Exercise A
Return every line of the listing below that contains the string "counts", treating uppercase and lowercase as distinct.

-- From 1857 to the Present --

Allen Choy & Sons is a first generation diversified family business of restaurants, refrigeration, HVAC, appliance and  geothermal sales and service, petroleum sales, agricultural land and cattle production.

1857 California Gold Rush: Choy Yet Jak (Great, Great, Great, Great, Grandfather)
(Allen's Great Grandfather)

As the first known Choy of our family, the great land owner and trader Choy Yet Jak arrived in San Francisco in 1857 during the end of the California Gold Rush of 1849 on a slow junk from China to seek his fortune. It took an arduous 6 months of sea travel each way as the junk blew back to Japan to start the journey over again.

Beginning work as a miner, he bought a donkey to trade gold, gloves and mining supplies before returning to China as gold prospecting ran out.

Choy Yet Jak never returned to North America again, but instead hired the strongest bamboo spear-thrower to stake land in the Chinese land competition process, eventually buying and acquiring over 13 sections of land in the area of Noygu.

Records for this task
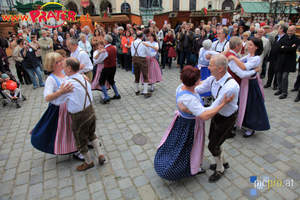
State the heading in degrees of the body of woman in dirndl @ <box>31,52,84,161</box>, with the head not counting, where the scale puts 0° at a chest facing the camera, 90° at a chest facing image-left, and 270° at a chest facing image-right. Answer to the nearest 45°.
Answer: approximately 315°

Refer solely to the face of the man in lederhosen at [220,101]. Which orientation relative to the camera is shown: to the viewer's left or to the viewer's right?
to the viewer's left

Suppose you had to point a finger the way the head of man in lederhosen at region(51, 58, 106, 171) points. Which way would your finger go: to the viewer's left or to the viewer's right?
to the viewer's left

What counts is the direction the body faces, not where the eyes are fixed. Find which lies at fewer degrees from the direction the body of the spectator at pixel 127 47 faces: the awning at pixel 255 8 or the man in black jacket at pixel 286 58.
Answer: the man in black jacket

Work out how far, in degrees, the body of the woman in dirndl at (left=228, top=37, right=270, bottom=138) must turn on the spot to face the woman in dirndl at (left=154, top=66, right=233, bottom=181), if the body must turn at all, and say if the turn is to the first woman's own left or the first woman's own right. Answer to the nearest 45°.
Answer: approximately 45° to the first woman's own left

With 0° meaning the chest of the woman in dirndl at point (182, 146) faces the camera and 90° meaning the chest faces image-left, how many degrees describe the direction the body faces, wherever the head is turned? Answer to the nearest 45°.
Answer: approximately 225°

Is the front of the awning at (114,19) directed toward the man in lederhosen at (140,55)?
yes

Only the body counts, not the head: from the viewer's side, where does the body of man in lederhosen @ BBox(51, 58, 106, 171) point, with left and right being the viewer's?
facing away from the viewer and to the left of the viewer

Exercise B
Print the portion of the Choy family history above starting at "1857 California Gold" and ending at "area of Noygu.".

Written reply A
What counts is the direction the body faces, not where the eyes are fixed. Find which lies at fewer degrees from the direction the body of the spectator at pixel 127 47 faces: the awning at pixel 255 8 or the man in black jacket at pixel 286 58.
Only the body counts, not the head: from the viewer's side, where does the body of man in lederhosen @ BBox(51, 58, 106, 171) point, with left and right being the viewer's?

Written reply B
1857 California Gold Rush: Choy Yet Jak (Great, Great, Great, Great, Grandfather)
(Allen's Great Grandfather)

As the first known Choy of our family, the great land owner and trader Choy Yet Jak arrived in San Francisco in 1857 during the end of the California Gold Rush of 1849 on a slow junk from China to seek his fortune. It took an arduous 6 months of sea travel each way as the junk blew back to Japan to start the journey over again.

Beginning work as a miner, he bought a donkey to trade gold, gloves and mining supplies before returning to China as gold prospecting ran out.

Choy Yet Jak never returned to North America again, but instead hired the strongest bamboo spear-thrower to stake land in the Chinese land competition process, eventually buying and acquiring over 13 sections of land in the area of Noygu.